My son picked up The Day the Earth Stood Still (2008) the other day. When I was younger, I watched the original from 1951. I don't recall thinking much of its message of moral relativism (making no ethical distinctions between the aggressive use of violence versus defensive). I just saw it as an example of a science fiction movie from that era, overshadowed by the uncertainty of the Cold War.
Having seen some reviews, I knew the new movie would have an environmental spin, rather than anti-war. Still, I gave it half a chance. Partly, I wanted to see how it compared to the original, and see if it had any notable special effects. The effects were underwhelming. The CGI of the destruction cloud was the low-quality "crumbly" type, for example.
As a skeptic of Anthropogenic Global Warming (AGW) hysteria, I expected the theme to be over-the-top hammer-you-on-the-head pontification. I got exactly what I expected. Klaatu (Keanu Reeves) even used the phrase "tipping point," so common among the most hysterical AGW chicken littles. The only thing missing was a shot of Henry Waxman aboard an orbiting spaceship, directing everything.

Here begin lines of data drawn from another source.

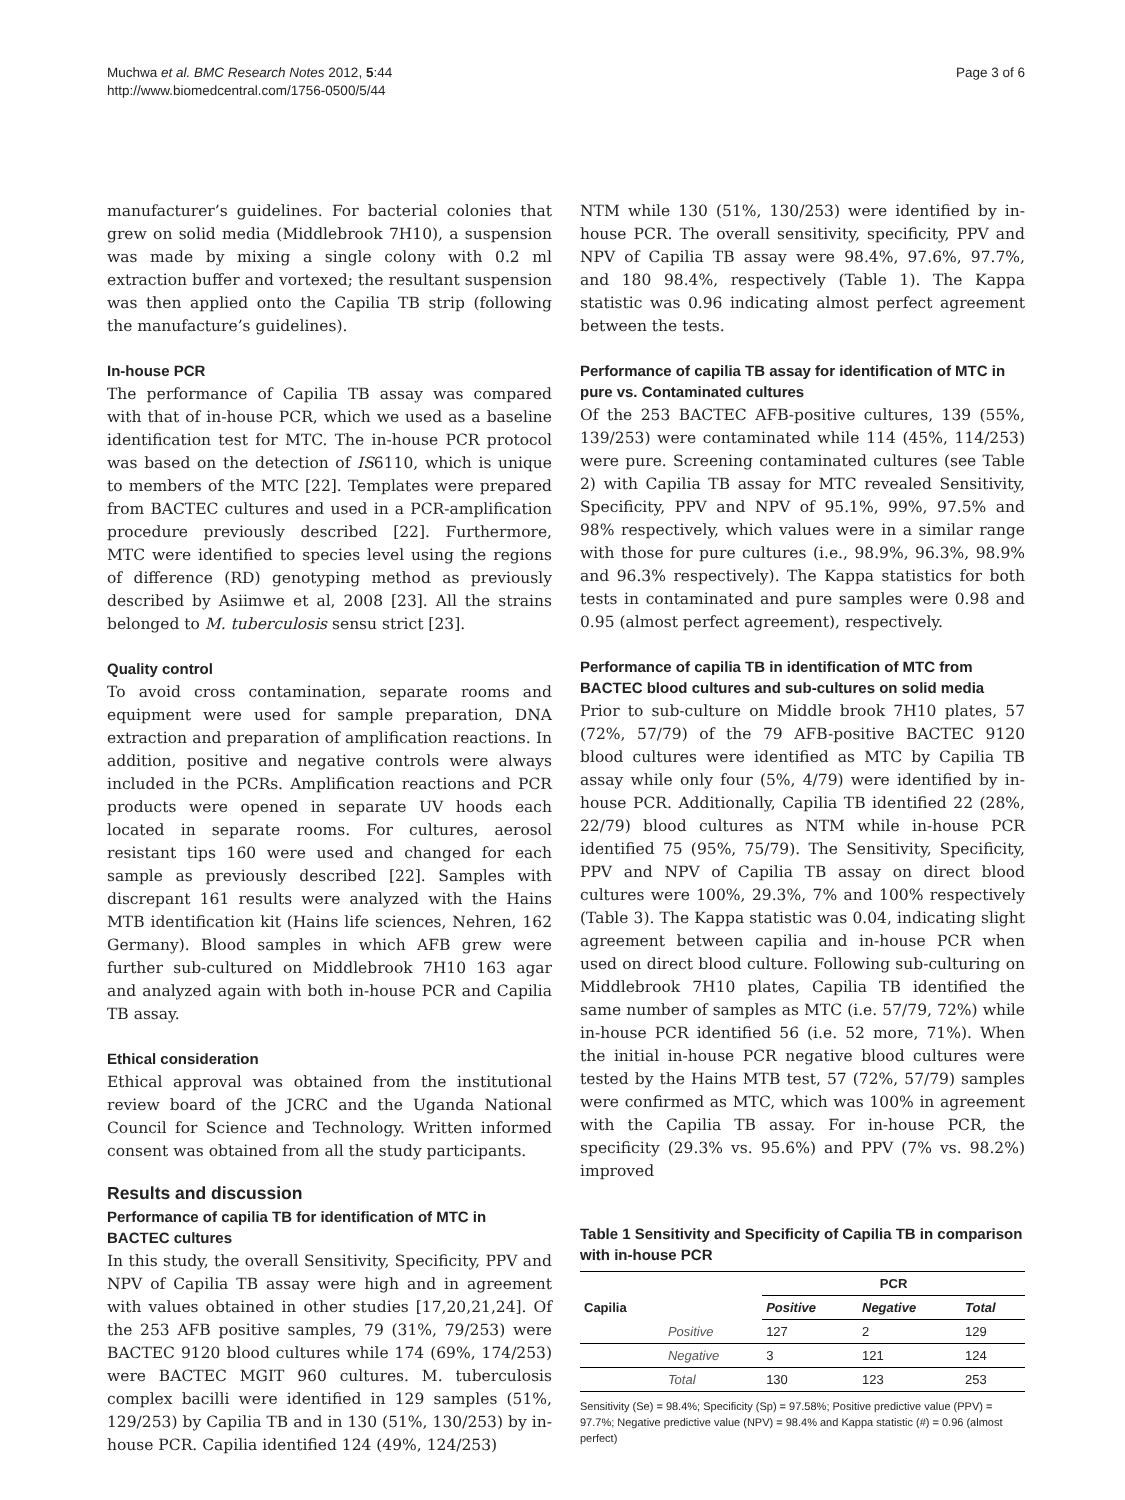Muchwa et al. BMC Research Notes 2012, 5:44
http://www.biomedcentral.com/1756-0500/5/44
Page 3 of 6
manufacturer’s guidelines. For bacterial colonies that grew on solid media (Middlebrook 7H10), a suspension was made by mixing a single colony with 0.2 ml extraction buffer and vortexed; the resultant suspension was then applied onto the Capilia TB strip (following the manufacture’s guidelines).
In-house PCR
The performance of Capilia TB assay was compared with that of in-house PCR, which we used as a baseline identification test for MTC. The in-house PCR protocol was based on the detection of IS6110, which is unique to members of the MTC [22]. Templates were prepared from BACTEC cultures and used in a PCR-amplification procedure previously described [22]. Furthermore, MTC were identified to species level using the regions of difference (RD) genotyping method as previously described by Asiimwe et al, 2008 [23]. All the strains belonged to M. tuberculosis sensu strict [23].
Quality control
To avoid cross contamination, separate rooms and equipment were used for sample preparation, DNA extraction and preparation of amplification reactions. In addition, positive and negative controls were always included in the PCRs. Amplification reactions and PCR products were opened in separate UV hoods each located in separate rooms. For cultures, aerosol resistant tips 160 were used and changed for each sample as previously described [22]. Samples with discrepant 161 results were analyzed with the Hains MTB identification kit (Hains life sciences, Nehren, 162 Germany). Blood samples in which AFB grew were further sub-cultured on Middlebrook 7H10 163 agar and analyzed again with both in-house PCR and Capilia TB assay.
Ethical consideration
Ethical approval was obtained from the institutional review board of the JCRC and the Uganda National Council for Science and Technology. Written informed consent was obtained from all the study participants.
Results and discussion
Performance of capilia TB for identification of MTC in BACTEC cultures
In this study, the overall Sensitivity, Specificity, PPV and NPV of Capilia TB assay were high and in agreement with values obtained in other studies [17,20,21,24]. Of the 253 AFB positive samples, 79 (31%, 79/253) were BACTEC 9120 blood cultures while 174 (69%, 174/253) were BACTEC MGIT 960 cultures. M. tuberculosis complex bacilli were identified in 129 samples (51%, 129/253) by Capilia TB and in 130 (51%, 130/253) by in-house PCR. Capilia identified 124 (49%, 124/253)
NTM while 130 (51%, 130/253) were identified by in-house PCR. The overall sensitivity, specificity, PPV and NPV of Capilia TB assay were 98.4%, 97.6%, 97.7%, and 180 98.4%, respectively (Table 1). The Kappa statistic was 0.96 indicating almost perfect agreement between the tests.
Performance of capilia TB assay for identification of MTC in pure vs. Contaminated cultures
Of the 253 BACTEC AFB-positive cultures, 139 (55%, 139/253) were contaminated while 114 (45%, 114/253) were pure. Screening contaminated cultures (see Table 2) with Capilia TB assay for MTC revealed Sensitivity, Specificity, PPV and NPV of 95.1%, 99%, 97.5% and 98% respectively, which values were in a similar range with those for pure cultures (i.e., 98.9%, 96.3%, 98.9% and 96.3% respectively). The Kappa statistics for both tests in contaminated and pure samples were 0.98 and 0.95 (almost perfect agreement), respectively.
Performance of capilia TB in identification of MTC from BACTEC blood cultures and sub-cultures on solid media
Prior to sub-culture on Middle brook 7H10 plates, 57 (72%, 57/79) of the 79 AFB-positive BACTEC 9120 blood cultures were identified as MTC by Capilia TB assay while only four (5%, 4/79) were identified by in-house PCR. Additionally, Capilia TB identified 22 (28%, 22/79) blood cultures as NTM while in-house PCR identified 75 (95%, 75/79). The Sensitivity, Specificity, PPV and NPV of Capilia TB assay on direct blood cultures were 100%, 29.3%, 7% and 100% respectively (Table 3). The Kappa statistic was 0.04, indicating slight agreement between capilia and in-house PCR when used on direct blood culture. Following sub-culturing on Middlebrook 7H10 plates, Capilia TB identified the same number of samples as MTC (i.e. 57/79, 72%) while in-house PCR identified 56 (i.e. 52 more, 71%). When the initial in-house PCR negative blood cultures were tested by the Hains MTB test, 57 (72%, 57/79) samples were confirmed as MTC, which was 100% in agreement with the Capilia TB assay. For in-house PCR, the specificity (29.3% vs. 95.6%) and PPV (7% vs. 98.2%) improved
Table 1 Sensitivity and Specificity of Capilia TB in comparison with in-house PCR
| | | PCR | | |
| --- | --- | --- | --- | --- |
| Capilia | | Positive | Negative | Total |
| | Positive | 127 | 2 | 129 |
| | Negative | 3 | 121 | 124 |
| | Total | 130 | 123 | 253 |
Sensitivity (Se) = 98.4%; Specificity (Sp) = 97.58%; Positive predictive value (PPV) = 97.7%; Negative predictive value (NPV) = 98.4% and Kappa statistic (#) = 0.96 (almost perfect)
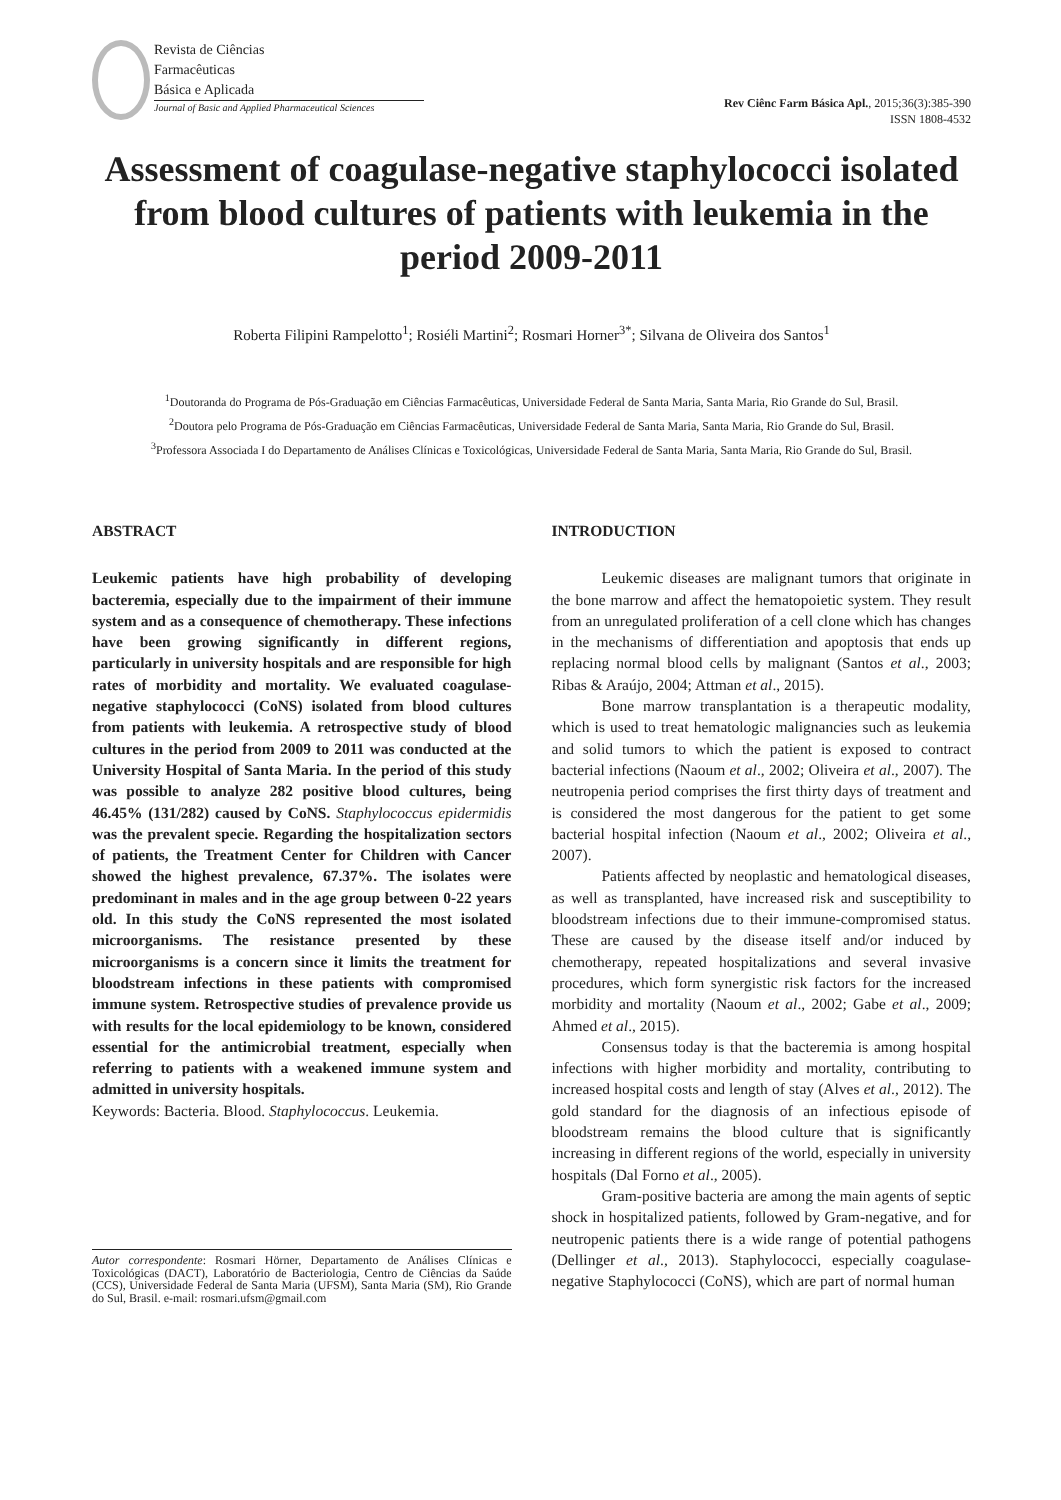Revista de Ciências
Farmacêuticas
Básica e Aplicada
Journal of Basic and Applied Pharmaceutical Sciences
Rev Ciênc Farm Básica Apl., 2015;36(3):385-390
ISSN 1808-4532
Assessment of coagulase-negative staphylococci isolated from blood cultures of patients with leukemia in the period 2009-2011
Roberta Filipini Rampelotto<sup>1</sup>; Rosiéli Martini<sup>2</sup>; Rosmari Horner<sup>3*</sup>; Silvana de Oliveira dos Santos<sup>1</sup>
<sup>1</sup> Doutoranda do Programa de Pós-Graduação em Ciências Farmacêuticas, Universidade Federal de Santa Maria, Santa Maria, Rio Grande do Sul, Brasil.
<sup>2</sup> Doutora pelo Programa de Pós-Graduação em Ciências Farmacêuticas, Universidade Federal de Santa Maria, Santa Maria, Rio Grande do Sul, Brasil.
<sup>3</sup> Professora Associada I do Departamento de Análises Clínicas e Toxicológicas, Universidade Federal de Santa Maria, Santa Maria, Rio Grande do Sul, Brasil.
ABSTRACT
Leukemic patients have high probability of developing bacteremia, especially due to the impairment of their immune system and as a consequence of chemotherapy. These infections have been growing significantly in different regions, particularly in university hospitals and are responsible for high rates of morbidity and mortality. We evaluated coagulase-negative staphylococci (CoNS) isolated from blood cultures from patients with leukemia. A retrospective study of blood cultures in the period from 2009 to 2011 was conducted at the University Hospital of Santa Maria. In the period of this study was possible to analyze 282 positive blood cultures, being 46.45% (131/282) caused by CoNS. Staphylococcus epidermidis was the prevalent specie. Regarding the hospitalization sectors of patients, the Treatment Center for Children with Cancer showed the highest prevalence, 67.37%. The isolates were predominant in males and in the age group between 0-22 years old. In this study the CoNS represented the most isolated microorganisms. The resistance presented by these microorganisms is a concern since it limits the treatment for bloodstream infections in these patients with compromised immune system. Retrospective studies of prevalence provide us with results for the local epidemiology to be known, considered essential for the antimicrobial treatment, especially when referring to patients with a weakened immune system and admitted in university hospitals.
Keywords: Bacteria. Blood. Staphylococcus. Leukemia.
Autor correspondente: Rosmari Hörner, Departamento de Análises Clínicas e Toxicológicas (DACT), Laboratório de Bacteriologia, Centro de Ciências da Saúde (CCS), Universidade Federal de Santa Maria (UFSM), Santa Maria (SM), Rio Grande do Sul, Brasil. e-mail: rosmari.ufsm@gmail.com
INTRODUCTION
Leukemic diseases are malignant tumors that originate in the bone marrow and affect the hematopoietic system. They result from an unregulated proliferation of a cell clone which has changes in the mechanisms of differentiation and apoptosis that ends up replacing normal blood cells by malignant (Santos et al., 2003; Ribas & Araújo, 2004; Attman et al., 2015).
Bone marrow transplantation is a therapeutic modality, which is used to treat hematologic malignancies such as leukemia and solid tumors to which the patient is exposed to contract bacterial infections (Naoum et al., 2002; Oliveira et al., 2007). The neutropenia period comprises the first thirty days of treatment and is considered the most dangerous for the patient to get some bacterial hospital infection (Naoum et al., 2002; Oliveira et al., 2007).
Patients affected by neoplastic and hematological diseases, as well as transplanted, have increased risk and susceptibility to bloodstream infections due to their immune-compromised status. These are caused by the disease itself and/or induced by chemotherapy, repeated hospitalizations and several invasive procedures, which form synergistic risk factors for the increased morbidity and mortality (Naoum et al., 2002; Gabe et al., 2009; Ahmed et al., 2015).
Consensus today is that the bacteremia is among hospital infections with higher morbidity and mortality, contributing to increased hospital costs and length of stay (Alves et al., 2012). The gold standard for the diagnosis of an infectious episode of bloodstream remains the blood culture that is significantly increasing in different regions of the world, especially in university hospitals (Dal Forno et al., 2005).
Gram-positive bacteria are among the main agents of septic shock in hospitalized patients, followed by Gram-negative, and for neutropenic patients there is a wide range of potential pathogens (Dellinger et al., 2013). Staphylococci, especially coagulase-negative Staphylococci (CoNS), which are part of normal human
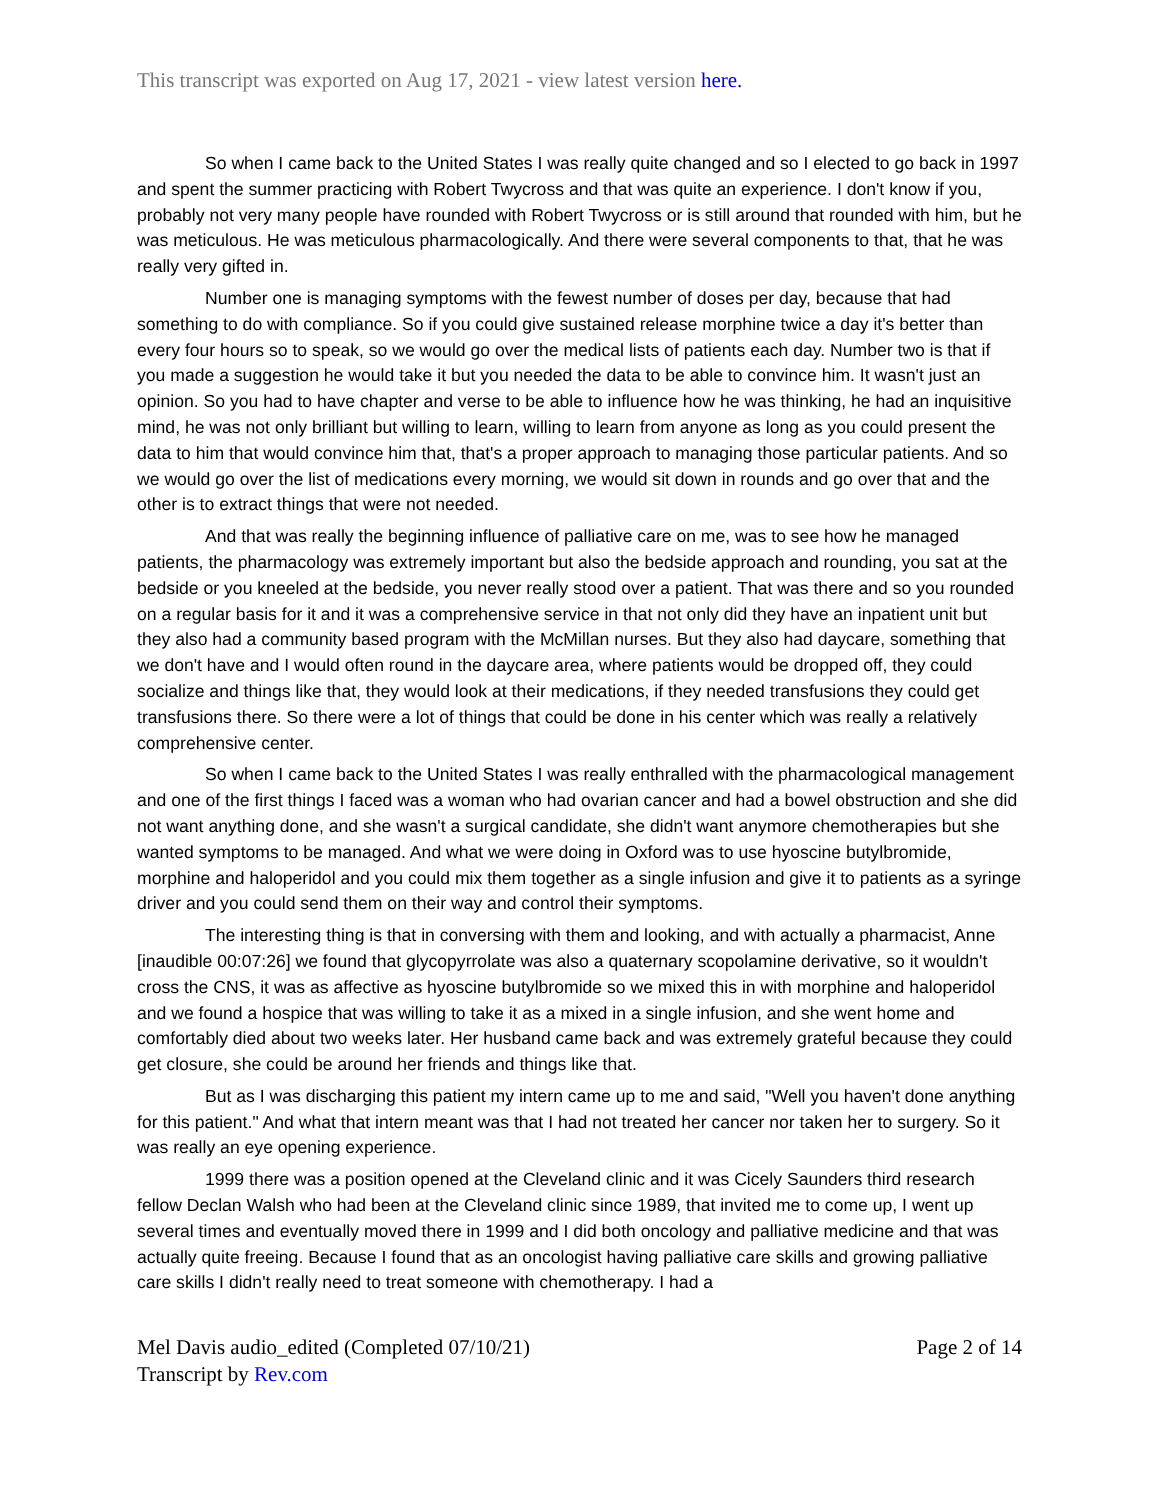This transcript was exported on Aug 17, 2021 - view latest version here.
So when I came back to the United States I was really quite changed and so I elected to go back in 1997 and spent the summer practicing with Robert Twycross and that was quite an experience. I don't know if you, probably not very many people have rounded with Robert Twycross or is still around that rounded with him, but he was meticulous. He was meticulous pharmacologically. And there were several components to that, that he was really very gifted in.
Number one is managing symptoms with the fewest number of doses per day, because that had something to do with compliance. So if you could give sustained release morphine twice a day it's better than every four hours so to speak, so we would go over the medical lists of patients each day. Number two is that if you made a suggestion he would take it but you needed the data to be able to convince him. It wasn't just an opinion. So you had to have chapter and verse to be able to influence how he was thinking, he had an inquisitive mind, he was not only brilliant but willing to learn, willing to learn from anyone as long as you could present the data to him that would convince him that, that's a proper approach to managing those particular patients. And so we would go over the list of medications every morning, we would sit down in rounds and go over that and the other is to extract things that were not needed.
And that was really the beginning influence of palliative care on me, was to see how he managed patients, the pharmacology was extremely important but also the bedside approach and rounding, you sat at the bedside or you kneeled at the bedside, you never really stood over a patient. That was there and so you rounded on a regular basis for it and it was a comprehensive service in that not only did they have an inpatient unit but they also had a community based program with the McMillan nurses. But they also had daycare, something that we don't have and I would often round in the daycare area, where patients would be dropped off, they could socialize and things like that, they would look at their medications, if they needed transfusions they could get transfusions there. So there were a lot of things that could be done in his center which was really a relatively comprehensive center.
So when I came back to the United States I was really enthralled with the pharmacological management and one of the first things I faced was a woman who had ovarian cancer and had a bowel obstruction and she did not want anything done, and she wasn't a surgical candidate, she didn't want anymore chemotherapies but she wanted symptoms to be managed. And what we were doing in Oxford was to use hyoscine butylbromide, morphine and haloperidol and you could mix them together as a single infusion and give it to patients as a syringe driver and you could send them on their way and control their symptoms.
The interesting thing is that in conversing with them and looking, and with actually a pharmacist, Anne [inaudible 00:07:26] we found that glycopyrrolate was also a quaternary scopolamine derivative, so it wouldn't cross the CNS, it was as affective as hyoscine butylbromide so we mixed this in with morphine and haloperidol and we found a hospice that was willing to take it as a mixed in a single infusion, and she went home and comfortably died about two weeks later. Her husband came back and was extremely grateful because they could get closure, she could be around her friends and things like that.
But as I was discharging this patient my intern came up to me and said, "Well you haven't done anything for this patient." And what that intern meant was that I had not treated her cancer nor taken her to surgery. So it was really an eye opening experience.
1999 there was a position opened at the Cleveland clinic and it was Cicely Saunders third research fellow Declan Walsh who had been at the Cleveland clinic since 1989, that invited me to come up, I went up several times and eventually moved there in 1999 and I did both oncology and palliative medicine and that was actually quite freeing. Because I found that as an oncologist having palliative care skills and growing palliative care skills I didn't really need to treat someone with chemotherapy. I had a
Mel Davis audio_edited (Completed 07/10/21)
Transcript by Rev.com
Page 2 of 14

The anti-human hostility of films like War of the Worlds and Independence Day isn't driven by a moral cause. Rather, it's simply a matter of conquest by outsiders. If anything, such films often poke fun of the naive pacifists. But the anti-humanity of this film is one of moral judgment, taken to psychopathic extremes. As the CGI locusts go about destroying human civilization, I can't help but wonder at the hatred for progress and industry expressed by the writers and producers of this film. In the end, Klaatu relents and calls off the swarms, but only after destroying the ability of everything electrical to function. But the movie ends there, without showing planes fall from the sky, infants in PICU beds dying, massive starvation, death on the order of billions as crops rot in fields, or any of the other obvious consequences.
The childishness of such a massive destruction of human success and ingenuity, without addressing the real-life consequences, doesn't quite sink to the level of absurdity present in The Day After Tomorrow, in which tens of thousands of years of climate change are compressed into a couple days, for dramatic effect. But that isn't saying much.